The Siphonage And Evaporation Of Traps Report To T 610

Fig. 26 (580).

(g) An 8" pot-trap lost 2" of its seal in seven discharges of the trapped-closet discharged alone. The top of the inlet-pipe stood 3" above the top of the seal.

(h) The same trap lost its entire seal of 3" by the fourteen discharges of the water-closet and bath-tub together. (B) Experiments on Traps with Vertical Extension.

(a) An ordinary 1" cast-lead S-trap with an extension of 1' 4" of 1" lead-pipe attached to the top of its inletarm, making the top of the extension 22" above the top of the seal was tested. No water was thrown out of the trap by the discharge of the water-closet, either trapped or un-trapped, and whether alone or together with the bath-tub; but in all cases air was forcibly driven through the water forced into the inlet-pipe, because the volume of water in the trap was insufficient to outweigh the back-pressure.

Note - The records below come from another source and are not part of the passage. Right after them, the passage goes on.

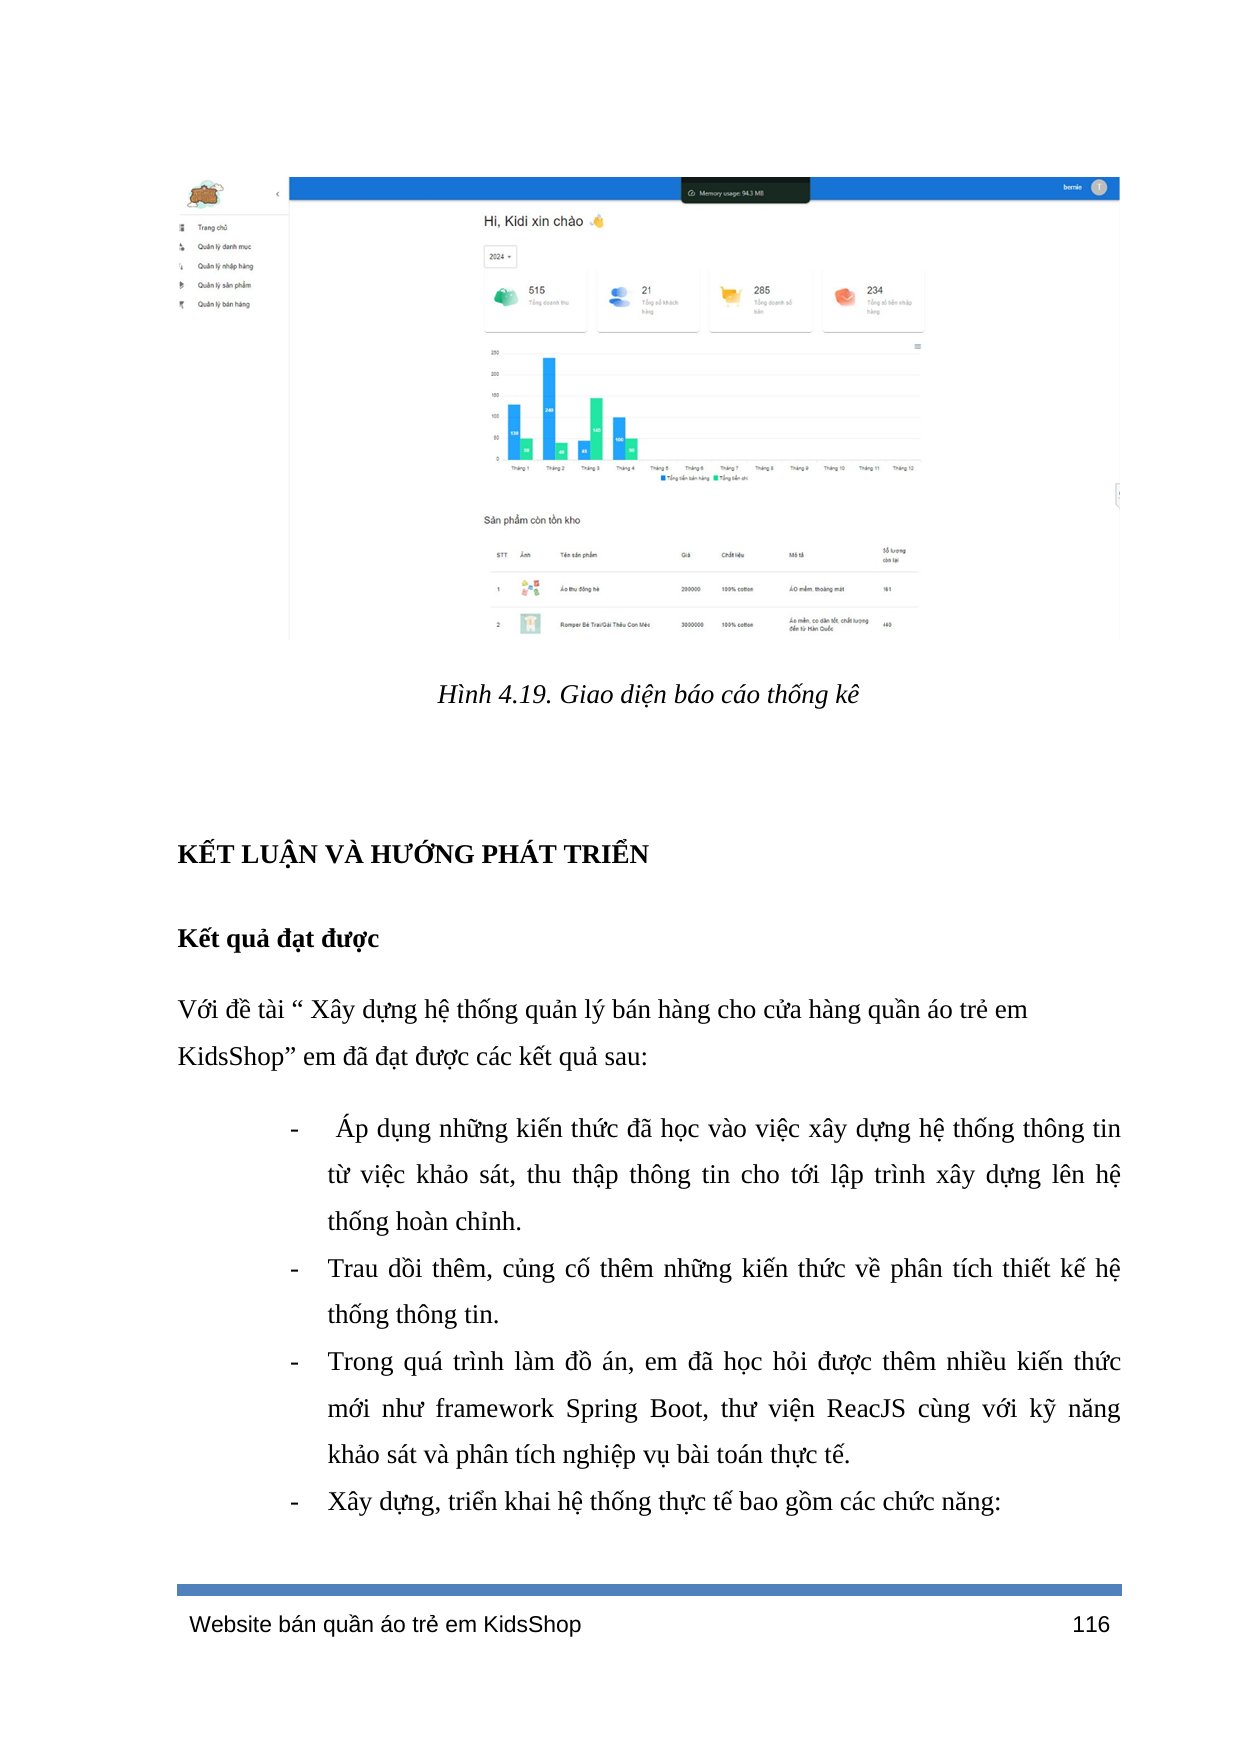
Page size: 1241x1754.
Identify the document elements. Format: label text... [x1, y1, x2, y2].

list Trong quá trình làm đồ án, em đã học hỏi được thêm nhiều kiến thức mới như framework Spring Boot, thư viện ReacJS cùng với kỹ năng khảo sát và phân tích nghiệp vụ bài toán thực tế. [290, 1345, 1122, 1470]
list Xây dựng, triển khai hệ thống thực tế bao gồm các chức năng: [290, 1485, 1122, 1516]
subtitle KẾT LUẬN VÀ HƯỚNG PHÁT TRIỂN [177, 838, 1122, 869]
picture [179, 177, 1120, 640]
text Hình 4.19. Giao diện báo cáo thống kê [177, 678, 1122, 709]
list Trau dồi thêm, củng cố thêm những kiến thức về phân tích thiết kế hệ thống thông tin. [290, 1252, 1122, 1330]
list Áp dụng những kiến thức đã học vào việc xây dựng hệ thống thông tin từ việc khảo sát, thu thập thông tin cho tới lập trình xây dựng lên hệ thống hoàn chỉnh. [290, 1112, 1122, 1236]
text Với đề tài “ Xây dựng hệ thống quản lý bán hàng cho cửa hàng quần áo trẻ em KidsShop” em đã đạt được các kết quả sau: [177, 994, 1122, 1071]
subtitle Kết quả đạt được [177, 922, 1122, 953]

(b) The same result attended the tests made with a 24" extension-pipe.

(c) An S-trap having 5" of seal without extension lost its seal in all cases; but with an extension of 1' 4" the water was not thrown out by discharges of the water-closet alone, or in combination with the bath-tub, and whether the closet was trapped or trapless. With this trap, moreover, the large volume of water was, with the extension sufficient to overbalance the pressure of the air, and no bubbles were driven through the trap.

(d) The same deep trap was then tested after half its seal had been removed, as by evaporation, or other accident. In this case the trap acted exactly as did the ordinary shallow-sealed, cast-lead S-trap before described, and always allowed air to be driven through it.

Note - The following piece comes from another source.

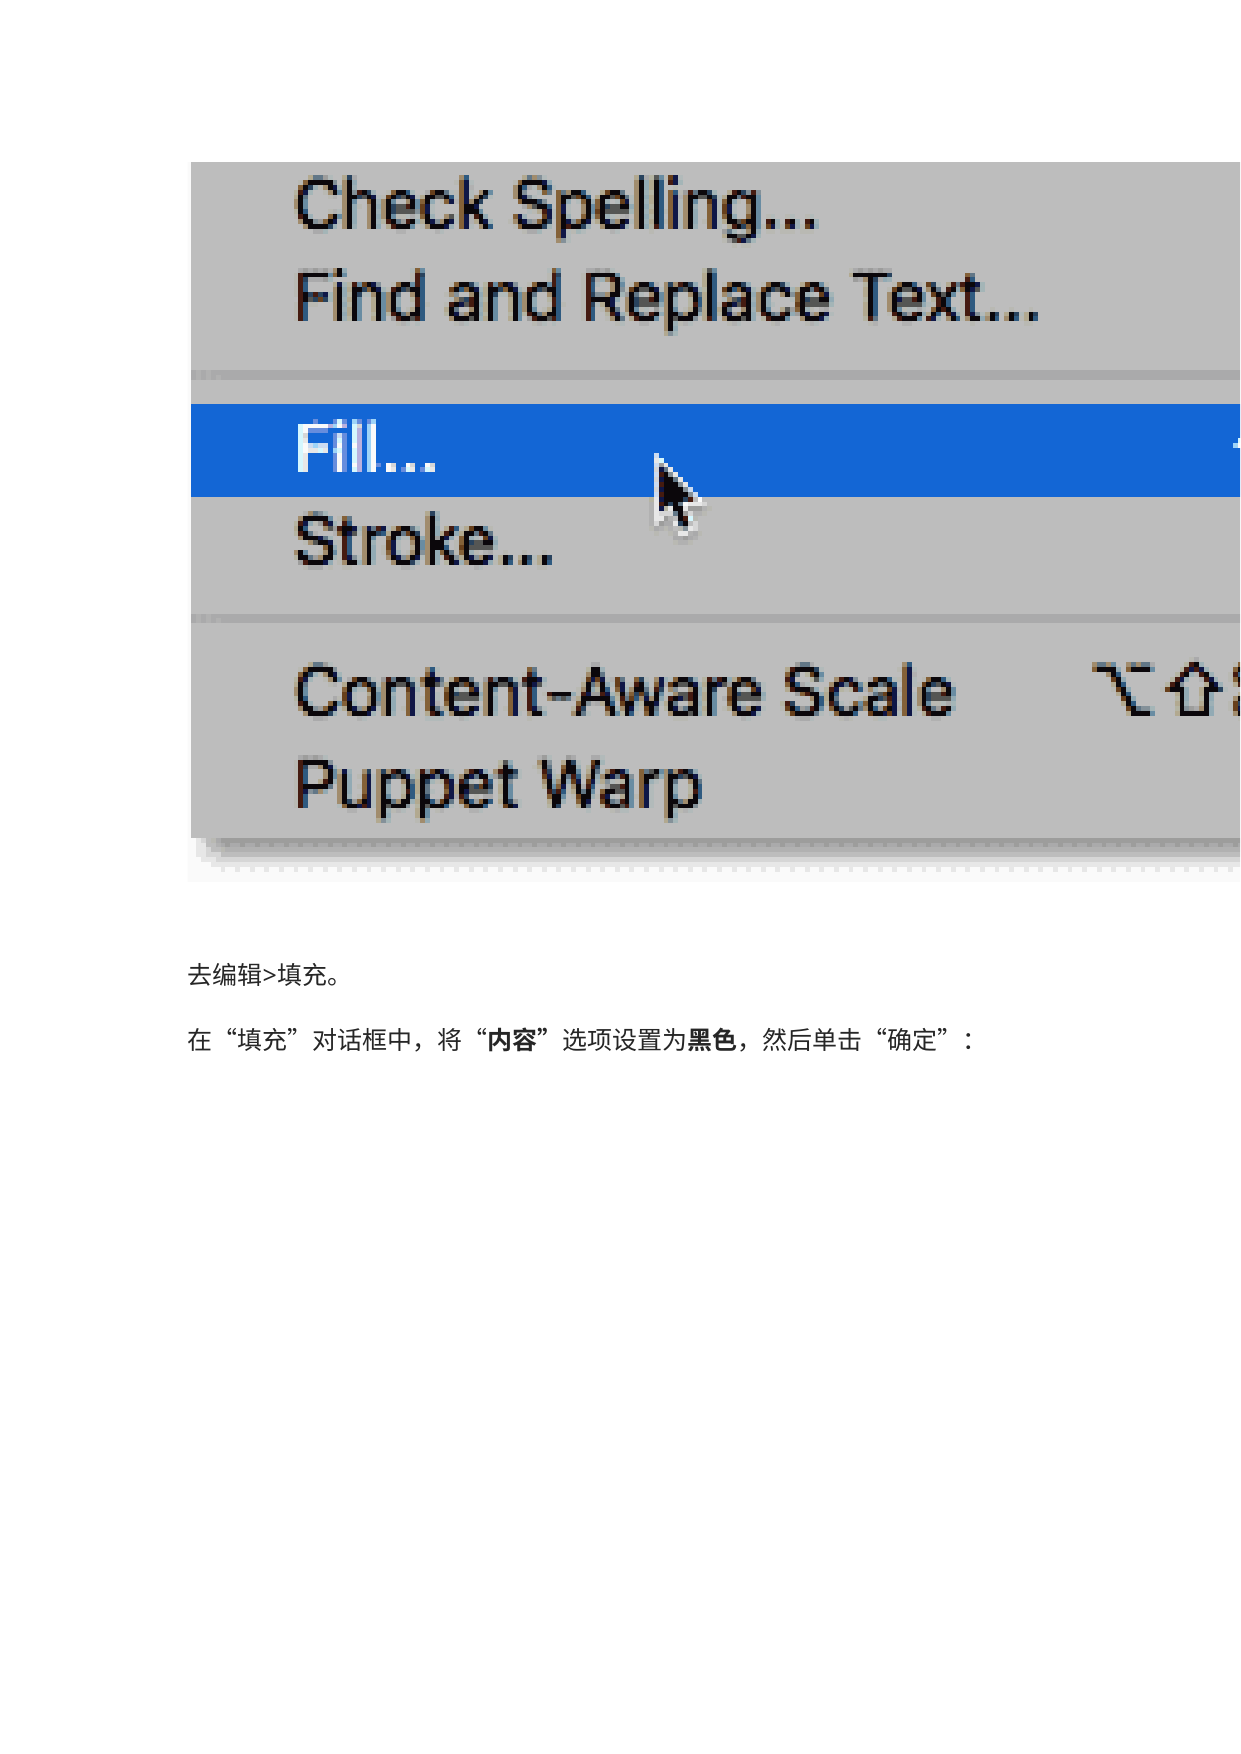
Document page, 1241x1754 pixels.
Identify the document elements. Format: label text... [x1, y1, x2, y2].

(e) A 4" pot-trap was then tested with the 1' 4" extension, bringing the top of the pipe 18" above the seal. No water was driven out of the trap, and no bubbles forced through the water under any of the four conditions under which the tests were made as described for the others.

(f) The same trap with a 6" extension bringing the top of the pipe 8" above the top of the seal lost its entire seal in two discharges of the water-closet and bath-tub together. The volume of the water in the trap was sufficient, but the pipe was not long enough to allow of the formation of a column sufficiently high to resist the air-pressure.

(g) An 8" pot-trap with 1' 4" extension lost no water, and allowed no air to pass under either of the four tests.

(h) The same results attended the tests on this trap, having an extension of only 12".

(i) The trap was next tried with 9" of extension, with the same results.

(j) The extension was finally reduced to 6" bringing the top of the pipe 9" above the top of the seal. In this case the water was driven out of the trap.

(k) A "Sanitas" trap was then tested, and the results were substantially the same as with the 8" pot-trap.

Deductions from the Experiments on Back-Pressure.

From these experiments we learn (1) that in traps which are unventilated back-pressure may be resisted by constructing them in such a manner that they shall contain a large volume of water, and by setting them far enough below the fixture to admit of the formation in the waste-pipe above the trap of a column of water large enough to outweigh the back-pressure of the air.

(2) That the back-pressure in the tests herein recorded was sufficient to balance a column of water between 9" and 12" long, plus the depth of the water forming the seal. Calling the depth in the average trap 3", our water-column was not less than 12" or 15" in height. This is equivalent to one thirty-second or one twenty-fifth of an atmosphere, (0.43 or 0.56 lbs. to the square inch.).

(3) The back-pressure likely to be encountered in properly-plumbed houses will probably never exceed that obtained in the tests above recorded, since all the conditions most favorable to produce it were here combined. Hence any trap may be considered safe against back-pressure which is so formed as to contain a body of water large enough to fill the waste-pipe full to a height of 12" or 15" (including its own seal), and which is so set as to admit of the formation of this column.